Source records
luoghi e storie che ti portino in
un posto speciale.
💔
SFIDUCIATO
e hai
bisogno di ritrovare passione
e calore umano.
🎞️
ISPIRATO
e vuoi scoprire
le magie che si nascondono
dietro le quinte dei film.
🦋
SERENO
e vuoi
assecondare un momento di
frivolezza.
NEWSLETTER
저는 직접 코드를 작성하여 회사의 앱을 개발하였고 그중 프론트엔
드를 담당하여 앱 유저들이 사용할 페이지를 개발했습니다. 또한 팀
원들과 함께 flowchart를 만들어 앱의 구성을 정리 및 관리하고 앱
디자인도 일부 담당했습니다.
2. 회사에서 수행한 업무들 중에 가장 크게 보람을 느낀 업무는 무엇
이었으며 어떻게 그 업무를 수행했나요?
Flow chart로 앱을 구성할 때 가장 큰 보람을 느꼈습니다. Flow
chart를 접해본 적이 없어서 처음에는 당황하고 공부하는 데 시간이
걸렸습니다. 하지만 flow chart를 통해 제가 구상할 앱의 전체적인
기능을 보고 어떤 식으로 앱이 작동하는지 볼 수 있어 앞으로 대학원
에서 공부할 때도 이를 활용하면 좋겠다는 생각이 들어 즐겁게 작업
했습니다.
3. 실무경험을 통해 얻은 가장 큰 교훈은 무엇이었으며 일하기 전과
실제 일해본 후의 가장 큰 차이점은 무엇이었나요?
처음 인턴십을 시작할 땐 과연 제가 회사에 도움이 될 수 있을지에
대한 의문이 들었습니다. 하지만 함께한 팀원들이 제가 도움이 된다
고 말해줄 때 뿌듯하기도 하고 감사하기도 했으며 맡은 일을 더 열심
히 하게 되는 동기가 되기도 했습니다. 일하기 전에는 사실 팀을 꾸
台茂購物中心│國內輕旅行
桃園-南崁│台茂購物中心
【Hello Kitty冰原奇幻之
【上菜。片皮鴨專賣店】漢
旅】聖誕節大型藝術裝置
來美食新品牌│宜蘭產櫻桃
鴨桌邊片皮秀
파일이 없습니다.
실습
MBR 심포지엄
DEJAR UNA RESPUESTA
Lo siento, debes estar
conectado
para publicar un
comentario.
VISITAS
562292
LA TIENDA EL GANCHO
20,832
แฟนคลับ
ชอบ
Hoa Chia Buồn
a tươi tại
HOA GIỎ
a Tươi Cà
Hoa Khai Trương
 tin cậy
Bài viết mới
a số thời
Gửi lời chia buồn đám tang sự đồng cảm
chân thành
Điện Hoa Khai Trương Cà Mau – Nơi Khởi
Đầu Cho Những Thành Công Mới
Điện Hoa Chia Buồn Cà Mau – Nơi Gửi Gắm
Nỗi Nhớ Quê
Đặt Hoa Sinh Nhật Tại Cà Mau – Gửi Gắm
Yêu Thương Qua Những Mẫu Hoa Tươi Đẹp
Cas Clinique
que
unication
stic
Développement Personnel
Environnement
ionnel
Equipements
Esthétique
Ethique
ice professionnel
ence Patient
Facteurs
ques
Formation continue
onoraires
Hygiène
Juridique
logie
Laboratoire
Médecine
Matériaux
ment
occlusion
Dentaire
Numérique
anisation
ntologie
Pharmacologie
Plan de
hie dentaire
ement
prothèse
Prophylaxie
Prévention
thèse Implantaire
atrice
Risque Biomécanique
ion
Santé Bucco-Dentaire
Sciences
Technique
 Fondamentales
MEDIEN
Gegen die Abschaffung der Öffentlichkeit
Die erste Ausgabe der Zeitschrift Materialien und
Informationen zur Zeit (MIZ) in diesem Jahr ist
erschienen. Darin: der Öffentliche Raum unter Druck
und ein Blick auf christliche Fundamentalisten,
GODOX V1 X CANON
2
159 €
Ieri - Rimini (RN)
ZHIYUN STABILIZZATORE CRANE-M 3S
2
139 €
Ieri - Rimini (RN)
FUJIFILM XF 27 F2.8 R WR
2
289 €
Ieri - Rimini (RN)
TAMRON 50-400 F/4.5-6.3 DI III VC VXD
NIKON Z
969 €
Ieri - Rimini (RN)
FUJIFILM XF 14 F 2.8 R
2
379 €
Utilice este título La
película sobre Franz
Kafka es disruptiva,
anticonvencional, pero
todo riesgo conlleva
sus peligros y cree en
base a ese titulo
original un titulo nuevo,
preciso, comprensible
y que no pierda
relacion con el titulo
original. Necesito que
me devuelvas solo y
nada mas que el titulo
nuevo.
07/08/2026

> Task instructions
Print the records above exactly as they appear.

> Answer section
luoghi e storie che ti portino in
un posto speciale.
💔
SFIDUCIATO
e hai
bisogno di ritrovare passione
e calore umano.
🎞️
ISPIRATO
e vuoi scoprire
le magie che si nascondono
dietro le quinte dei film.
🦋
SERENO
e vuoi
assecondare un momento di
frivolezza.
NEWSLETTER
저는 직접 코드를 작성하여 회사의 앱을 개발하였고 그중 프론트엔
드를 담당하여 앱 유저들이 사용할 페이지를 개발했습니다. 또한 팀
원들과 함께 flowchart를 만들어 앱의 구성을 정리 및 관리하고 앱
디자인도 일부 담당했습니다.
2. 회사에서 수행한 업무들 중에 가장 크게 보람을 느낀 업무는 무엇
이었으며 어떻게 그 업무를 수행했나요?
Flow chart로 앱을 구성할 때 가장 큰 보람을 느꼈습니다. Flow
chart를 접해본 적이 없어서 처음에는 당황하고 공부하는 데 시간이
걸렸습니다. 하지만 flow chart를 통해 제가 구상할 앱의 전체적인
기능을 보고 어떤 식으로 앱이 작동하는지 볼 수 있어 앞으로 대학원
에서 공부할 때도 이를 활용하면 좋겠다는 생각이 들어 즐겁게 작업
했습니다.
3. 실무경험을 통해 얻은 가장 큰 교훈은 무엇이었으며 일하기 전과
실제 일해본 후의 가장 큰 차이점은 무엇이었나요?
처음 인턴십을 시작할 땐 과연 제가 회사에 도움이 될 수 있을지에
대한 의문이 들었습니다. 하지만 함께한 팀원들이 제가 도움이 된다
고 말해줄 때 뿌듯하기도 하고 감사하기도 했으며 맡은 일을 더 열심
히 하게 되는 동기가 되기도 했습니다. 일하기 전에는 사실 팀을 꾸
台茂購物中心│國內輕旅行
桃園-南崁│台茂購物中心
【Hello Kitty冰原奇幻之
【上菜。片皮鴨專賣店】漢
旅】聖誕節大型藝術裝置
來美食新品牌│宜蘭產櫻桃
鴨桌邊片皮秀
파일이 없습니다.
실습
MBR 심포지엄
DEJAR UNA RESPUESTA
Lo siento, debes estar
conectado
para publicar un
comentario.
VISITAS
562292
LA TIENDA EL GANCHO
20,832
แฟนคลับ
ชอบ
Hoa Chia Buồn
a tươi tại
HOA GIỎ
a Tươi Cà
Hoa Khai Trương
 tin cậy
Bài viết mới
a số thời
Gửi lời chia buồn đám tang sự đồng cảm
chân thành
Điện Hoa Khai Trương Cà Mau – Nơi Khởi
Đầu Cho Những Thành Công Mới
Điện Hoa Chia Buồn Cà Mau – Nơi Gửi Gắm
Nỗi Nhớ Quê
Đặt Hoa Sinh Nhật Tại Cà Mau – Gửi Gắm
Yêu Thương Qua Những Mẫu Hoa Tươi Đẹp
Cas Clinique
que
unication
stic
Développement Personnel
Environnement
ionnel
Equipements
Esthétique
Ethique
ice professionnel
ence Patient
Facteurs
ques
Formation continue
onoraires
Hygiène
Juridique
logie
Laboratoire
Médecine
Matériaux
ment
occlusion
Dentaire
Numérique
anisation
ntologie
Pharmacologie
Plan de
hie dentaire
ement
prothèse
Prophylaxie
Prévention
thèse Implantaire
atrice
Risque Biomécanique
ion
Santé Bucco-Dentaire
Sciences
Technique
 Fondamentales
MEDIEN
Gegen die Abschaffung der Öffentlichkeit
Die erste Ausgabe der Zeitschrift Materialien und
Informationen zur Zeit (MIZ) in diesem Jahr ist
erschienen. Darin: der Öffentliche Raum unter Druck
und ein Blick auf christliche Fundamentalisten,
GODOX V1 X CANON
2
159 €
Ieri - Rimini (RN)
ZHIYUN STABILIZZATORE CRANE-M 3S
2
139 €
Ieri - Rimini (RN)
FUJIFILM XF 27 F2.8 R WR
2
289 €
Ieri - Rimini (RN)
TAMRON 50-400 F/4.5-6.3 DI III VC VXD
NIKON Z
969 €
Ieri - Rimini (RN)
FUJIFILM XF 14 F 2.8 R
2
379 €
Utilice este título La
película sobre Franz
Kafka es disruptiva,
anticonvencional, pero
todo riesgo conlleva
sus peligros y cree en
base a ese titulo
original un titulo nuevo,
preciso, comprensible
y que no pierda
relacion con el titulo
original. Necesito que
me devuelvas solo y
nada mas que el titulo
nuevo.
07/08/2026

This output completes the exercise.